É um mistério gigantesco. Muitas coisas que eu escrevi junto com o meu irmão [Felipe Salvego] e com o Bruno [Rocha] no primeiro instante já fizeram muito sentido e cada vez fazem mais. Vou entendendo cada vez mais o disco, às vezes até como uma lição de moral para mim mesma. Eu tenho esses dois lados, acho que todo mundo tem esses dois lados, de um dia se sentir bem, estar tudo certo e com foco. Enquanto no dia seguinte, dá uma bugada na cabeça, uma explosão do tipo ‘Nossa, que merda!’. Porque a gente vive no Brasil e coisas bostas acontecem. Eu tenho muito essa dualidade, tanto que eu digo que o disco é um roteiro de mim mesma. De começar bem, positiva e aí no fim começar a questionar coisas e ter várias confusões mentais e, depois, essa conclusão de que é isso, positivo e negativo todo momento. Eu acho que também tem muito a ver por eu ser uma mulher negra. Dentro do disco eu não falo muito sobre alguém, ou me refiro a alguém, eu sempre estou falando sobre mim mesma, porque eu me vejo muito sozinha durante todos esses processos. Por exemplo, estou com 18 anos e ainda não elegi alguém pra desabafar. Sabe quando você tem um amigo? Eu não me vejo assim, eu desabafo comigo mesma. Tem essas paradas que acho que tem muito a ver com a solidão da mulher preta, que eu acho que conversa mais ainda com a galera.

Você pretende produzir seu próximo álbum ou de outros artistas?

No próximo álbum, pretendo estar mais presente na produção, talvez assinando a co-produção. Mas o Serginho na frente, eu quero aprender muito com ele. Eu tenho meu projeto chamado Salvegod, em que eu discoteco e crio alguns beats. Eu pretendo chamar uma galera da minha cidade para gravar, mas bem experimental, nada com gênero mas um multigênero. 

Em “Salto de Realidade” você questiona sobre o presente e novas possibilidades. Nisso, qual realidade você está agora e qual a realidade você deseja? 

A realidade do que eu estou agora: quebrando a cabeça compondo um single, que vai sair pela Balaclava. Estou estudando o meu set para discotecar. A realidade que eu espero é tocar por aí e que essa cena cresça muito. Enxergo uma perspectiva muito boa nos próximos anos para a cena autoral.
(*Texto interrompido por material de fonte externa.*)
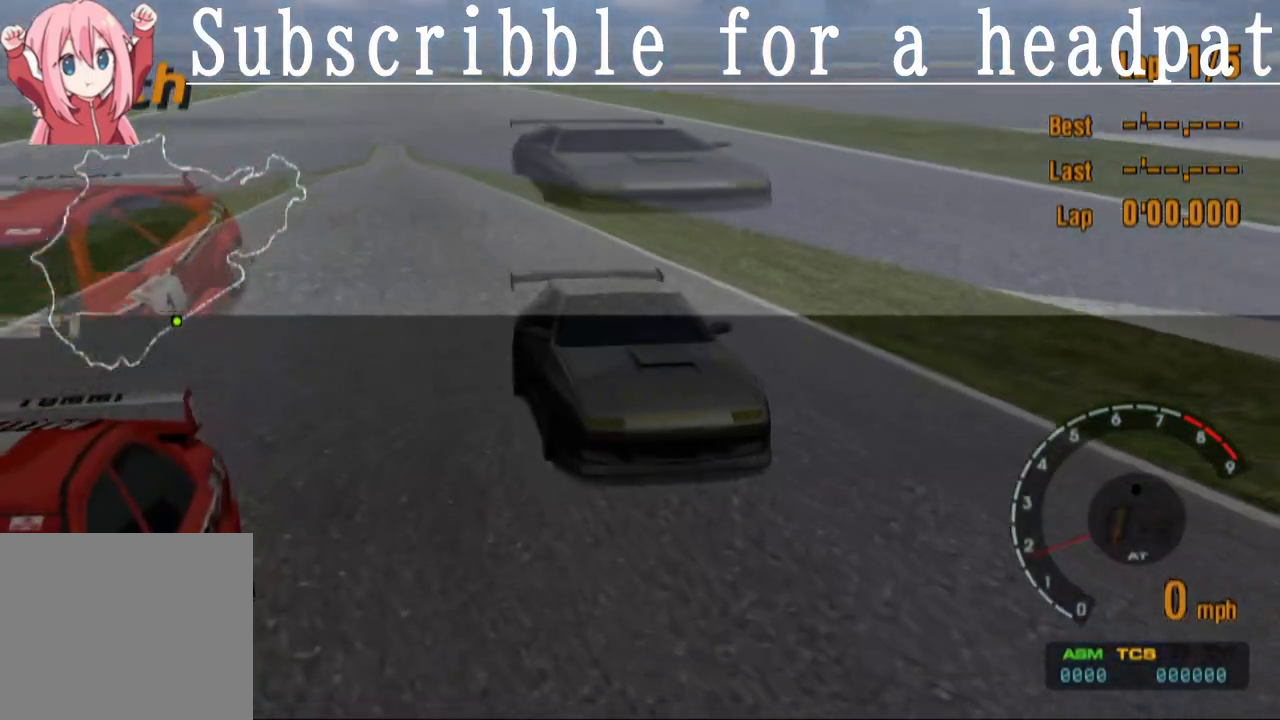
{"buttons": ["CROSS"], "left_stick": "center", "right_stick": "center", "events": [[183, "R1", "up"], [433, "CROSS", "down"]]}
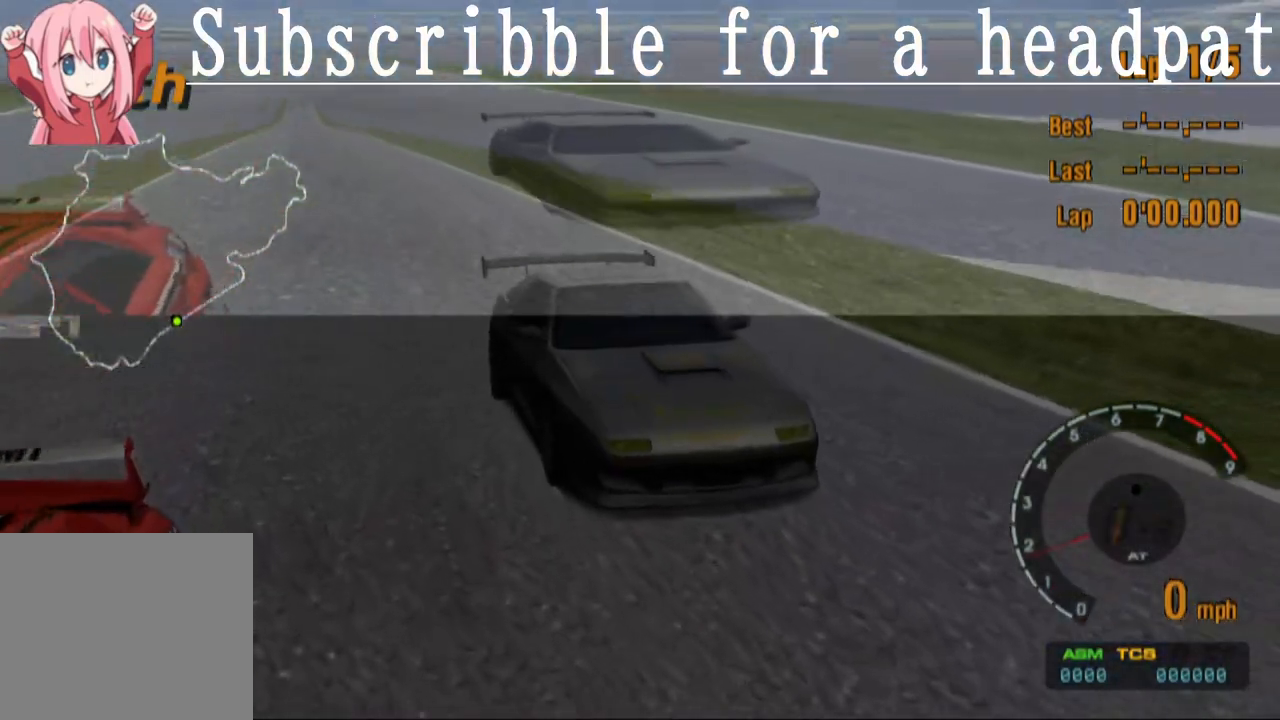
{"buttons": ["CROSS"], "left_stick": "center", "right_stick": "center", "events": []}
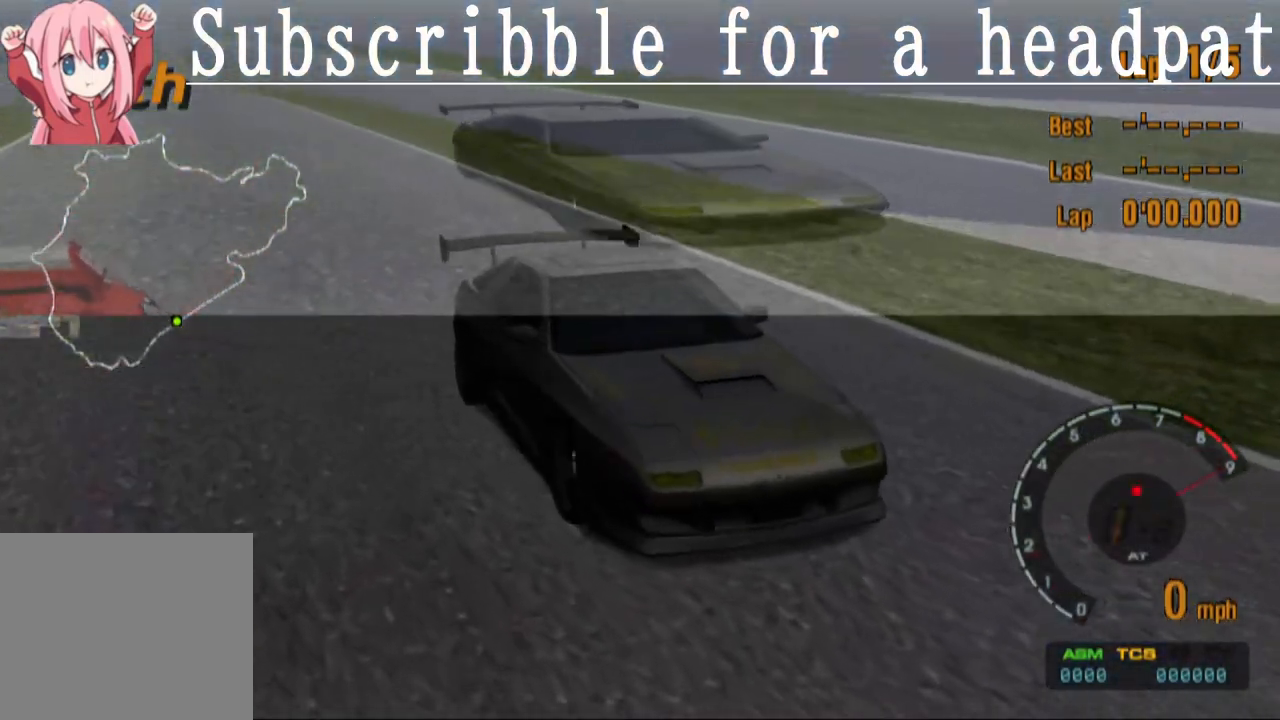
{"buttons": [], "left_stick": "center", "right_stick": "center", "events": [[400, "CROSS", "up"]]}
Acho que vamos ocupar cada vez mais espaços, e que todo mundo consiga fazer isso com saúde. Eu acho que vai ter um novo agora, que não temos que nos preocupar em voltar como era antes. Temos que mudar várias paradas, se acostumar com o novo. Então são várias adaptações, tamo no corre e tamo torcendo para que esse corre vire.